Nearly half of the people who have taken out a payday loan have been unable to repay it, according to a new report.

The survey by consumer group Which? found that 48% of those who took out credit through a payday loan could not afford to pay back their debts, while 29% of payday loan users accepted the money in the knowledge that they could not repay it.

In the past 12 months, 57% of people with payday loans have missed a payment and have incurred charges because of missed or bounced repayments (56%).

Almost a third, or 31%, told Which? that they had been “hassled” by debt collection agencies in the past year.

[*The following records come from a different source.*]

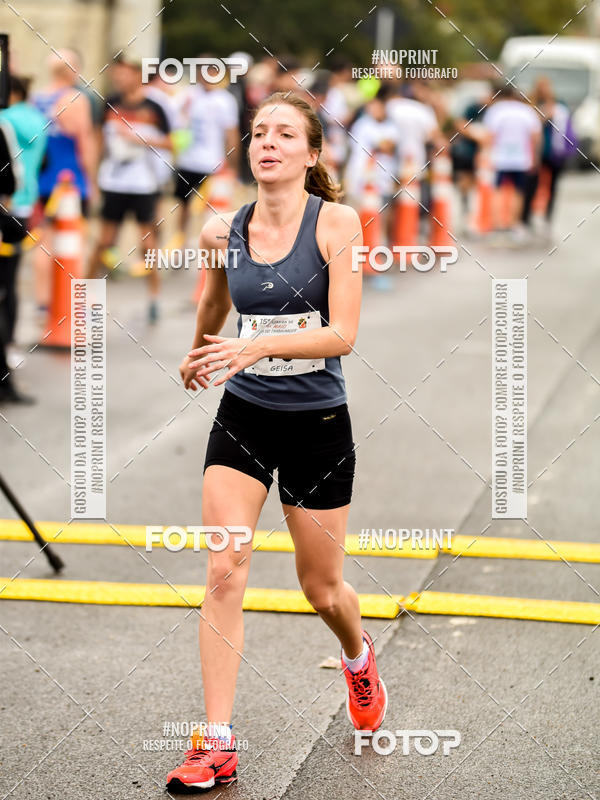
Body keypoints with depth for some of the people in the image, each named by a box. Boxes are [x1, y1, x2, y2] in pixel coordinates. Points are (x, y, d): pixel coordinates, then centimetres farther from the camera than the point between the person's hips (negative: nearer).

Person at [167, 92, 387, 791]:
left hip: (318, 424, -2)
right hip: (242, 417, 3)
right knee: (224, 571, -10)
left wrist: (260, 345, -31)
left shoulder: (336, 222, -11)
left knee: (321, 587, 10)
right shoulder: (223, 231, -1)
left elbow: (342, 334, -20)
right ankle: (217, 746, -6)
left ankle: (358, 657, 46)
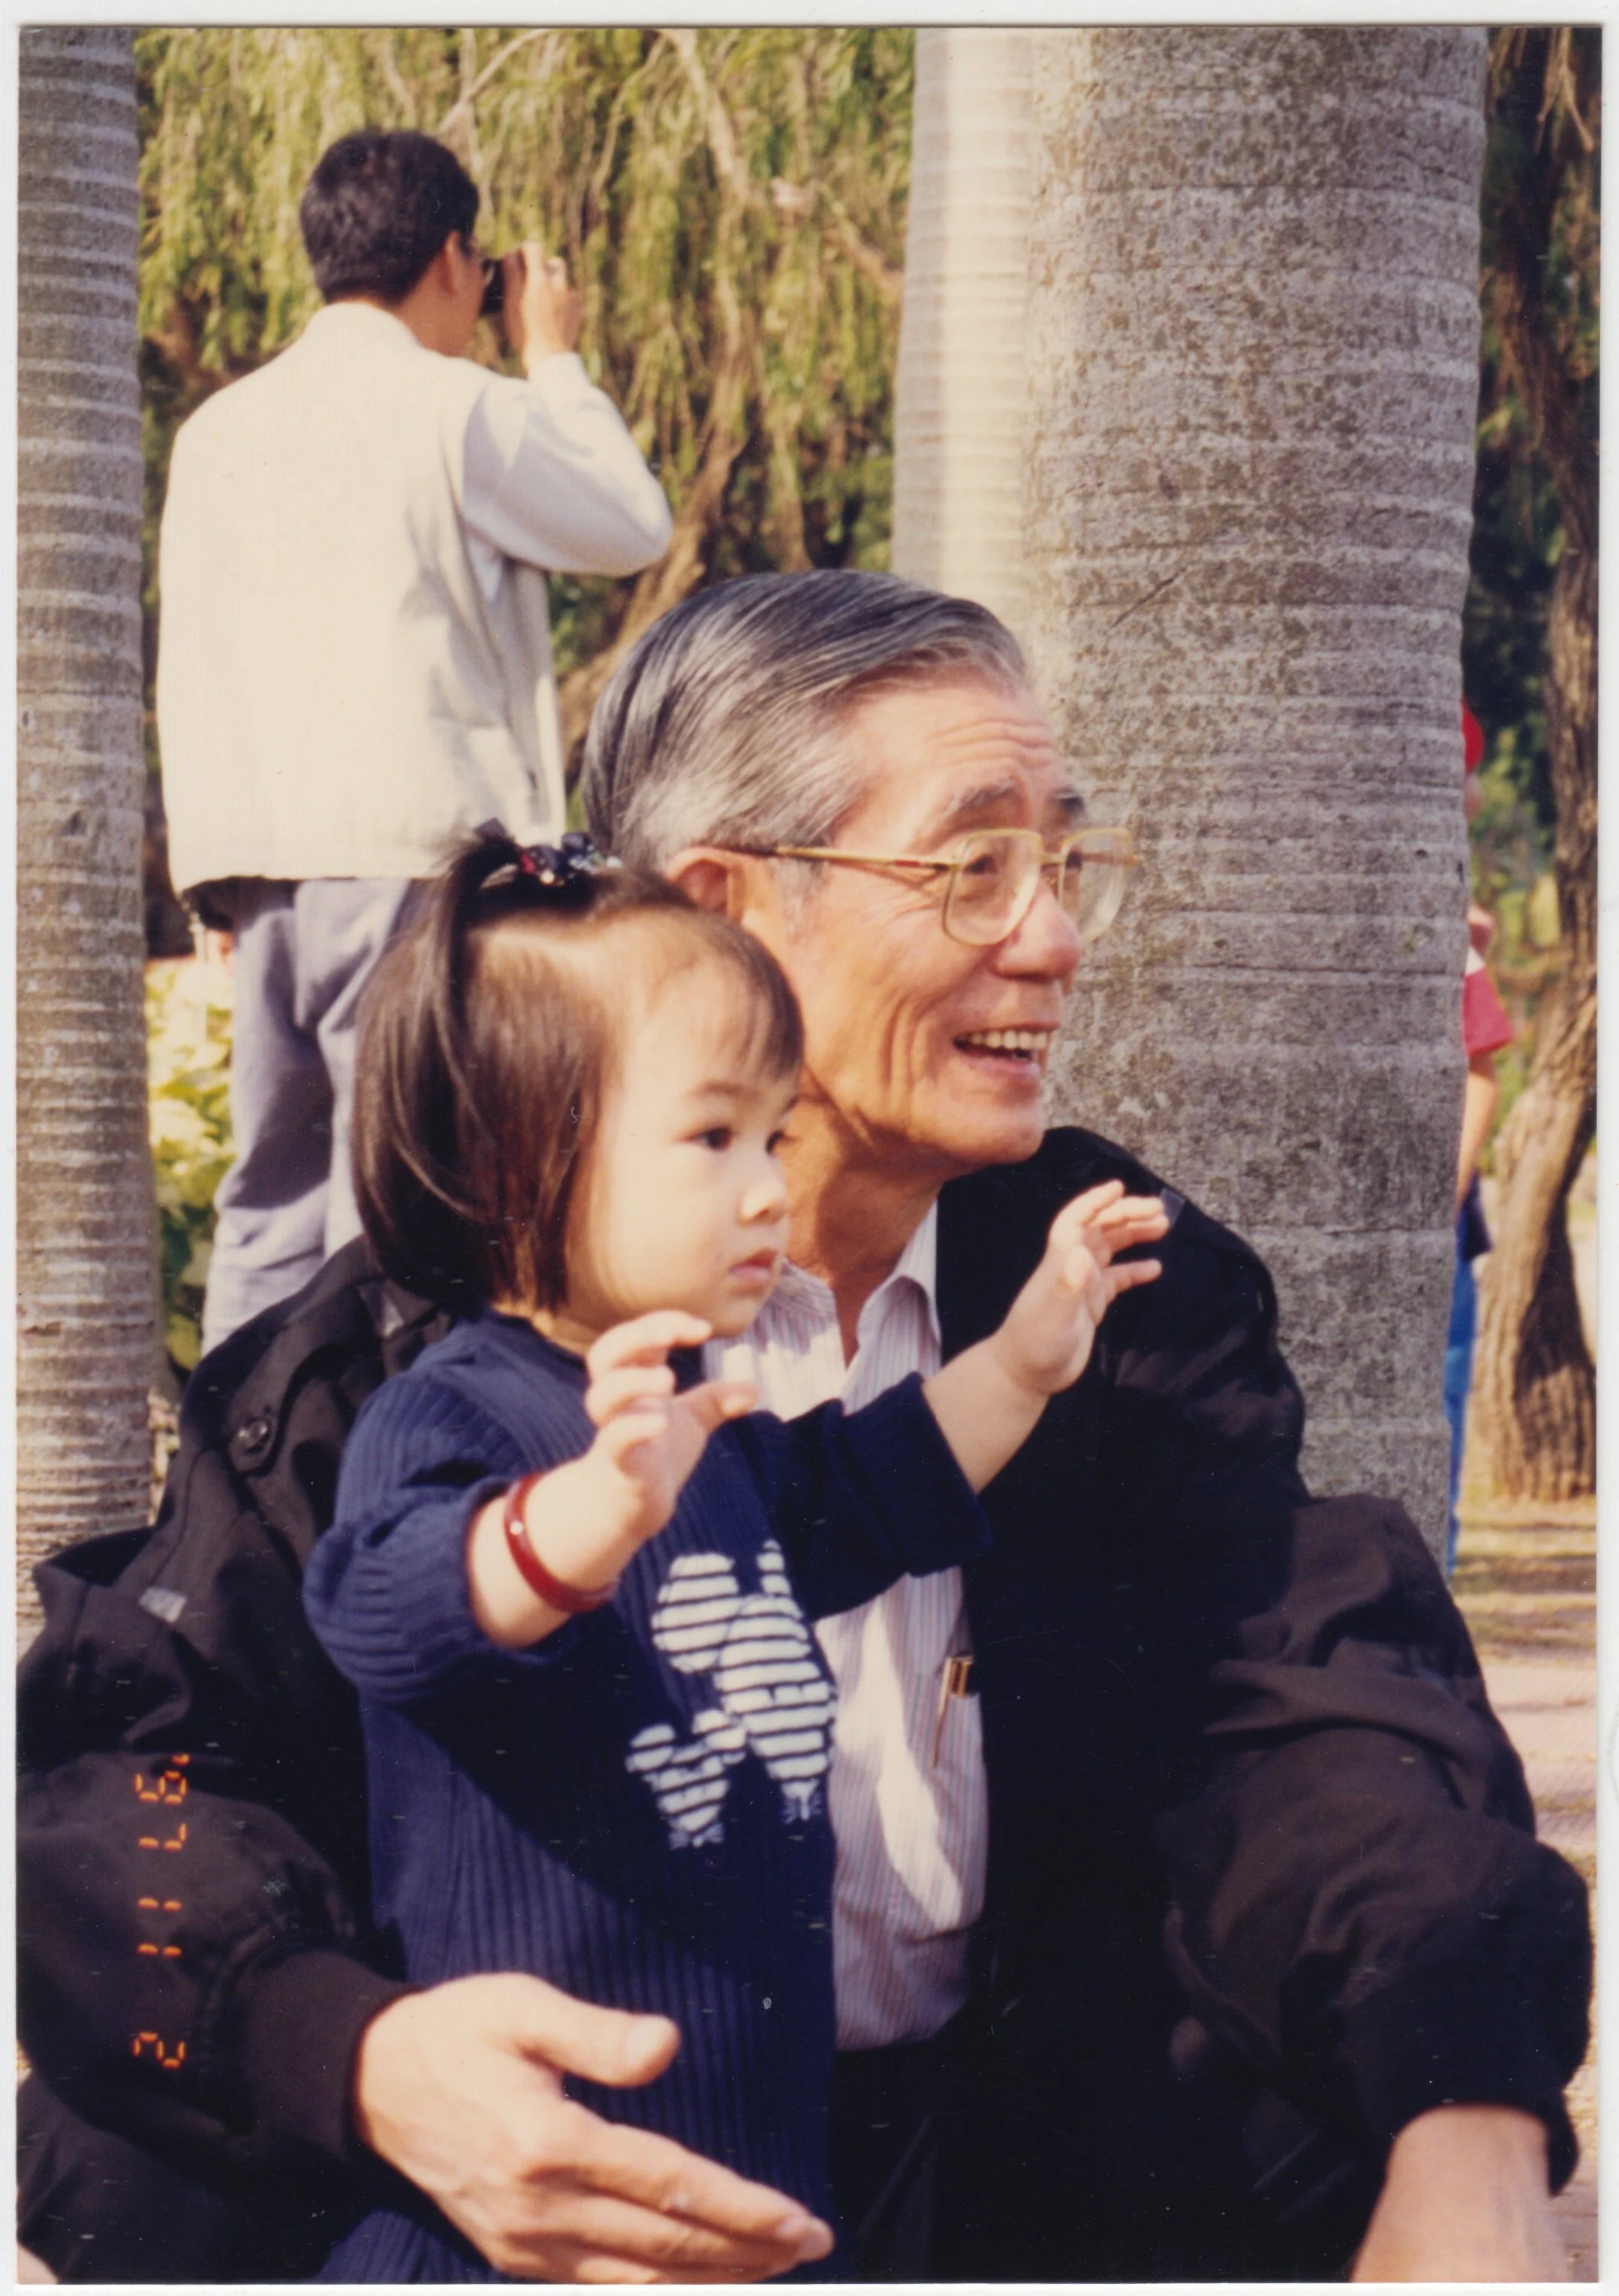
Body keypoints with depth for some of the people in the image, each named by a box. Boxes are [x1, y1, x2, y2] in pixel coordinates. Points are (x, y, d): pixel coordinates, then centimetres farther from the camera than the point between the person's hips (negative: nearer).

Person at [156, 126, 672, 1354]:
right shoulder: (457, 411, -6)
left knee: (271, 1199, 10)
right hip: (412, 851, -6)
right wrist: (556, 361, 16)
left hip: (261, 874, 6)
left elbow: (190, 670, 13)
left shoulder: (221, 428, 11)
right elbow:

Richard Lloyd, executive director of Which?, said: “Payday loans are leaving many people caught in a spiral of debt and taking out more loans just to get by. That’s when they’re hit by excessive penalty charges and roll over fees.”

He called for the Office of Fair Trading to clamp down on irresponsible lending by introducing better affordability assessments and clearer charges.

One in five of respondents said that they had been hit with unexpected charges after taking out credit through a payday loan.

But Russell Hamblin-Boone, chief executive of the Consumer Finance Association which represents short-term lenders in the UK, said that he would be in contact with Which? to discuss the issues raised by its report.

“Responsible lenders have no desire to lend to people that cannot afford to pay back their loans; it is bad for the consumer and bad for the lender.

“We have worked extremely hard to devise and implement the new good practice customer charter, which comes into force on 26 November.”

He added: “The charter means that customers can expect greater transparency with clear explanations of all charges; robust affordability assessments and significant help for those that do get into financial difficulty after they have taken out their loan.”

Populus, which conducted the research on behalf of Which?, interviewed a random sample of 4,031 UK adults.